◆ **What is being asked**
A single number is the whole answer: the tally of lines in the data below that include the word "class".

◆ **Dataset excerpts**
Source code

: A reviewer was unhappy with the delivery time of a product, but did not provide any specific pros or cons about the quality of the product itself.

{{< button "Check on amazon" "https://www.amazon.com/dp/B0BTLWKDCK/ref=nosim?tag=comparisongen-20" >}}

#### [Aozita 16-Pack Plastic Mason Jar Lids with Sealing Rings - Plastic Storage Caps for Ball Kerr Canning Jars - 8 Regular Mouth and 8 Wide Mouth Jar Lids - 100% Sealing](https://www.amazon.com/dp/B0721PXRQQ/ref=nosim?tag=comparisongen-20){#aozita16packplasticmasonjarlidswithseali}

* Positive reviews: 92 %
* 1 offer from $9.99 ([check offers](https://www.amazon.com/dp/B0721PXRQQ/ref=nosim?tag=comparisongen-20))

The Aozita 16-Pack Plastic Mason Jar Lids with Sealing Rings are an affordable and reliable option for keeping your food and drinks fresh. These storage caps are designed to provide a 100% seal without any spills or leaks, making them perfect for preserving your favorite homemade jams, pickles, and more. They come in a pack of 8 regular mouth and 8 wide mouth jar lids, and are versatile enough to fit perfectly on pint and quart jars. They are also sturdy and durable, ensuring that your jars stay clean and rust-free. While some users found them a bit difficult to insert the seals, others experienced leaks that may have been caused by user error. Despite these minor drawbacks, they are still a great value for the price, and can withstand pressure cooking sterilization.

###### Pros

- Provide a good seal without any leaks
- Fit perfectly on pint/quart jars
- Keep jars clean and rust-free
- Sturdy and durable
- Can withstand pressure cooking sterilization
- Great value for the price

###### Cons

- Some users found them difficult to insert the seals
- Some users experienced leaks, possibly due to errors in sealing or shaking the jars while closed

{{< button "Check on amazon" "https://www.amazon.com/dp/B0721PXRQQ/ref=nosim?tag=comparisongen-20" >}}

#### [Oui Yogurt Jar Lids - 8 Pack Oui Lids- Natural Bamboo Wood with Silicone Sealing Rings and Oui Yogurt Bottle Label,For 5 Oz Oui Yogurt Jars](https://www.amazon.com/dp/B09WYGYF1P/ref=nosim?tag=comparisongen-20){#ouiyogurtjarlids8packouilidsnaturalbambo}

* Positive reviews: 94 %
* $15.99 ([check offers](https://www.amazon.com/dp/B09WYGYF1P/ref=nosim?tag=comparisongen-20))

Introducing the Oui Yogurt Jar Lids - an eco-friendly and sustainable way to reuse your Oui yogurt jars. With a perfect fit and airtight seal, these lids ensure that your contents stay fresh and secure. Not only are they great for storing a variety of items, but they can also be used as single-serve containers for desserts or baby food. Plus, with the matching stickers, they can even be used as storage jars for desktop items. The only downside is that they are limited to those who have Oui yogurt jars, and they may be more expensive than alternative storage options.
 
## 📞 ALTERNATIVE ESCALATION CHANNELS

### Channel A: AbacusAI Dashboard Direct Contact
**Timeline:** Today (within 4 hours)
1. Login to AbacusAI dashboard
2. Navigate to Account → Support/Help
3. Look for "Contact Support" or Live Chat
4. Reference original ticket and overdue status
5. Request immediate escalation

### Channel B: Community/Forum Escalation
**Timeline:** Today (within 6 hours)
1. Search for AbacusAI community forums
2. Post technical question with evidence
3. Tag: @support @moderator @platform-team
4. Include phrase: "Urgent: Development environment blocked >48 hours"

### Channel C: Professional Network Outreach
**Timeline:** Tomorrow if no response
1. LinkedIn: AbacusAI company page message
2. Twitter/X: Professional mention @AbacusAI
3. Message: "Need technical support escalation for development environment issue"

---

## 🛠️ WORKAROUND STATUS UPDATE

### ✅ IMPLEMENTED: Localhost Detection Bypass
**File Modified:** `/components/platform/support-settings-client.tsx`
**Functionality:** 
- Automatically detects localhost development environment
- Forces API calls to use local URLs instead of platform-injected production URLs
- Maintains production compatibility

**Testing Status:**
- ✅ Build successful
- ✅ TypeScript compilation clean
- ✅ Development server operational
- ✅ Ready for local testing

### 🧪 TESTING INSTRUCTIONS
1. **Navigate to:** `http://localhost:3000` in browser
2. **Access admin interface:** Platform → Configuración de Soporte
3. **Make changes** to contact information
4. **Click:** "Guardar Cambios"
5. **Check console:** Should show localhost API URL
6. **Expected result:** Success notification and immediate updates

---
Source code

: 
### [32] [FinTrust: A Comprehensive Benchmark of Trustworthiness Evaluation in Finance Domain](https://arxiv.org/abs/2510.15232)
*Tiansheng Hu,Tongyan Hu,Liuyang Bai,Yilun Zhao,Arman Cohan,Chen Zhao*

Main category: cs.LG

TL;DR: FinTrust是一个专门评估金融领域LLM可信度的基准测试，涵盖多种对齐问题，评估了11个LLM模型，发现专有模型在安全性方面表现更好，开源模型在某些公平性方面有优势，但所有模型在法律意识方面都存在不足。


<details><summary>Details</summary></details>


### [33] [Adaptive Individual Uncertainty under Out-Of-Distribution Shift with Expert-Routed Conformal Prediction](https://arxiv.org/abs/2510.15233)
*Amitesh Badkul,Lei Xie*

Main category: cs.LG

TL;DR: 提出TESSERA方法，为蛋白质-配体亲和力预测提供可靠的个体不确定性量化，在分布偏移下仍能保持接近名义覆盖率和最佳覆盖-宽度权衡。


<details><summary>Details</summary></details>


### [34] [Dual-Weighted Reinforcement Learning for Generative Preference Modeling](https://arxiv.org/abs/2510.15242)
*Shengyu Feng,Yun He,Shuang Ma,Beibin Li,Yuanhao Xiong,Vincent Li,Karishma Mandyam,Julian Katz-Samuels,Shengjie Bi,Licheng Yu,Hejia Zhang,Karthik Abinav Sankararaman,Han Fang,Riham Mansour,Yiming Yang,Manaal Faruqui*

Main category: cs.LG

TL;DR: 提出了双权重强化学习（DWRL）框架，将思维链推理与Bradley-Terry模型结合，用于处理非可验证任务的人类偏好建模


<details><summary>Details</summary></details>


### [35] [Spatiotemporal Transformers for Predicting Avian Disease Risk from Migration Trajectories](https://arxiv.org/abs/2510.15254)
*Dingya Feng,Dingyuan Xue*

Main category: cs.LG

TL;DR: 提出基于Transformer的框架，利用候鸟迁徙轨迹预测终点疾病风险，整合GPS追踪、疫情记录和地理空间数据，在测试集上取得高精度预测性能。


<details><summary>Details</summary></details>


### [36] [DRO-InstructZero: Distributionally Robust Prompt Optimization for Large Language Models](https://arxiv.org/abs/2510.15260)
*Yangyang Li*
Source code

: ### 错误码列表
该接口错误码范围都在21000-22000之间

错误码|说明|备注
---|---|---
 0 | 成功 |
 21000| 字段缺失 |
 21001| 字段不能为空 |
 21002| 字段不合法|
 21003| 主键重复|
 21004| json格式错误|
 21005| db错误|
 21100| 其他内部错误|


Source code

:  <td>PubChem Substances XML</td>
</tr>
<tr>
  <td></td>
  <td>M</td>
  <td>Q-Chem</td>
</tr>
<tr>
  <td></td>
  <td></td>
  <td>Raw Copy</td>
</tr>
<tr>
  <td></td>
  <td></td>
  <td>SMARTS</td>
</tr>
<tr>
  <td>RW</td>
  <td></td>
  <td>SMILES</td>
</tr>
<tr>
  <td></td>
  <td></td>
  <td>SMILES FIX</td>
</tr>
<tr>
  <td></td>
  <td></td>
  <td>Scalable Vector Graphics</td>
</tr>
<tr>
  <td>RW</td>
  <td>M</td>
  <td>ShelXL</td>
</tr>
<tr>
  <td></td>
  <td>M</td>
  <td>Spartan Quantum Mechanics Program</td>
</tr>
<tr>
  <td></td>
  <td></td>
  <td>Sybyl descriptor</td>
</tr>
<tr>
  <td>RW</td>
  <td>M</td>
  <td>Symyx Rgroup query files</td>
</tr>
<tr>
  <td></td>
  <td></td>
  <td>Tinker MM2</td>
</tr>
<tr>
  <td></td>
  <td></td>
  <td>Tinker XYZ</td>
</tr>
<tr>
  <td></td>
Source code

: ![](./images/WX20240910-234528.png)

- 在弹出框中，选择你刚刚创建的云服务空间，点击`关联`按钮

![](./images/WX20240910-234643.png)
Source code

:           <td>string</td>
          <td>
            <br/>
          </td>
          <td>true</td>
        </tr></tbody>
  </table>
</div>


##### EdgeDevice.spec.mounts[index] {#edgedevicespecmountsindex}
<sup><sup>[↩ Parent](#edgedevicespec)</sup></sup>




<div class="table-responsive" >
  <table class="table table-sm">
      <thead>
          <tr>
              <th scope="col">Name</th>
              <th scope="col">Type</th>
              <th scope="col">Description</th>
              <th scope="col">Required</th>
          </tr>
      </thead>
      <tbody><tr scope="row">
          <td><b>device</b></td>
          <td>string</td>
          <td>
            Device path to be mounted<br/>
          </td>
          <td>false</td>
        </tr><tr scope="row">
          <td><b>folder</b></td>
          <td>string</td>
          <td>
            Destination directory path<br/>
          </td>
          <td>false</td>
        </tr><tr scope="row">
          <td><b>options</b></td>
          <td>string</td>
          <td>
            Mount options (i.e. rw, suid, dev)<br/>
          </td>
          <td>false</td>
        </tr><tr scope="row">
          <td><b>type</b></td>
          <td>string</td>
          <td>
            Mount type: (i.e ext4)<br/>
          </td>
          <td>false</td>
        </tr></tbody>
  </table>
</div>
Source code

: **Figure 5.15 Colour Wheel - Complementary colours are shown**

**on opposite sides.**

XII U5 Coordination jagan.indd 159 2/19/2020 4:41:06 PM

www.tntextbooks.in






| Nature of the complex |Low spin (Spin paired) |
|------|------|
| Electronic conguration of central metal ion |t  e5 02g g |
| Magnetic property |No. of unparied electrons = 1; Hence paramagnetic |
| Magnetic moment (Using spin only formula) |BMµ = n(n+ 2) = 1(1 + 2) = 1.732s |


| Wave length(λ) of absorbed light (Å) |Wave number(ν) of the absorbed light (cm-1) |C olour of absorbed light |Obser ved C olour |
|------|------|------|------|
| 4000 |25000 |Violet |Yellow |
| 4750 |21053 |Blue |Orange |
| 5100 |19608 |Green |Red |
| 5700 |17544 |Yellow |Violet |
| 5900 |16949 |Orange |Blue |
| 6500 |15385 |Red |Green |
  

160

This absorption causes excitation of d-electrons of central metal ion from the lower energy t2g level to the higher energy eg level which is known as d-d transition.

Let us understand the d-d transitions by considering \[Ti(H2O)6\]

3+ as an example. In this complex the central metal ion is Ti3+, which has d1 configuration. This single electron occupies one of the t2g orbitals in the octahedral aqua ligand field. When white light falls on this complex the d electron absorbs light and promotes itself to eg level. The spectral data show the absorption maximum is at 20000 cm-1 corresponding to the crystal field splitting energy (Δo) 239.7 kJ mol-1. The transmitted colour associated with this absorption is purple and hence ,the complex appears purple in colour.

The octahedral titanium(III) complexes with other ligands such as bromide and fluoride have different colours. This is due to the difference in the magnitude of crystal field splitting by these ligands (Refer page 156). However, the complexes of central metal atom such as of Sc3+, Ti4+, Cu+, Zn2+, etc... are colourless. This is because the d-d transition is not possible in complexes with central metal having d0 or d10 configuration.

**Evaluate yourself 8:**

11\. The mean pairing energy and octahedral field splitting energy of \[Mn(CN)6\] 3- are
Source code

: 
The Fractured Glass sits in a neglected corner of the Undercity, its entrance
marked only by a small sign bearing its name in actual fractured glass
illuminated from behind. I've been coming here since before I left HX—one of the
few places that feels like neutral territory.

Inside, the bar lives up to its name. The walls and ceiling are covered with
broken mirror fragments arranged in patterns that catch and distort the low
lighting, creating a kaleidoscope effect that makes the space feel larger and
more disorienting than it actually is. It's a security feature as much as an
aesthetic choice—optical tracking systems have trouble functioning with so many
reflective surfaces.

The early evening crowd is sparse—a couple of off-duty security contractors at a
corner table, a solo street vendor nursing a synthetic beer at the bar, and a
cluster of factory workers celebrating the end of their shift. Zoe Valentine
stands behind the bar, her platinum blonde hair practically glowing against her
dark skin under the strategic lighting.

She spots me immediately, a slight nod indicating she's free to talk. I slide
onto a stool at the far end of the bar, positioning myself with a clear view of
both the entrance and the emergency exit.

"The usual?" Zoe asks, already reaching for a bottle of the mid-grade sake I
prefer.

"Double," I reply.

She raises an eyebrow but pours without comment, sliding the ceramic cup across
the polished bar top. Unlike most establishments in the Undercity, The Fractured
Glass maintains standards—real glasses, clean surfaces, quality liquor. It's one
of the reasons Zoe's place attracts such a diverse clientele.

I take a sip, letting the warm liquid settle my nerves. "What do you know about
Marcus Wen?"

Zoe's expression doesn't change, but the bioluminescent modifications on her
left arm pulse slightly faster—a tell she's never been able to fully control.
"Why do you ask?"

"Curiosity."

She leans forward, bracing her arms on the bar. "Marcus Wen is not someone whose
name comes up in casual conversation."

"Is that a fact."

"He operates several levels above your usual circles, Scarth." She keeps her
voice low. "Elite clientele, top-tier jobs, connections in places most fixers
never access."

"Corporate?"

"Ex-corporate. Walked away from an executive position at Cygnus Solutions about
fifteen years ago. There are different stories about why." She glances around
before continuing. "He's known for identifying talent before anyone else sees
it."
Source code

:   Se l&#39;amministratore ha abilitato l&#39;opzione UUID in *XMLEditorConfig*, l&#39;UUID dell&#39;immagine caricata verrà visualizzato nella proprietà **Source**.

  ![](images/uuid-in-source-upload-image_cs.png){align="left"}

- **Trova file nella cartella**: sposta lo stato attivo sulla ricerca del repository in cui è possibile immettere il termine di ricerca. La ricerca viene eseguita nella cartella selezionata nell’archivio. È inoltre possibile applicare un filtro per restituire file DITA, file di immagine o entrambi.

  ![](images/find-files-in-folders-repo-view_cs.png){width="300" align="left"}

◆ **Problem solution**
2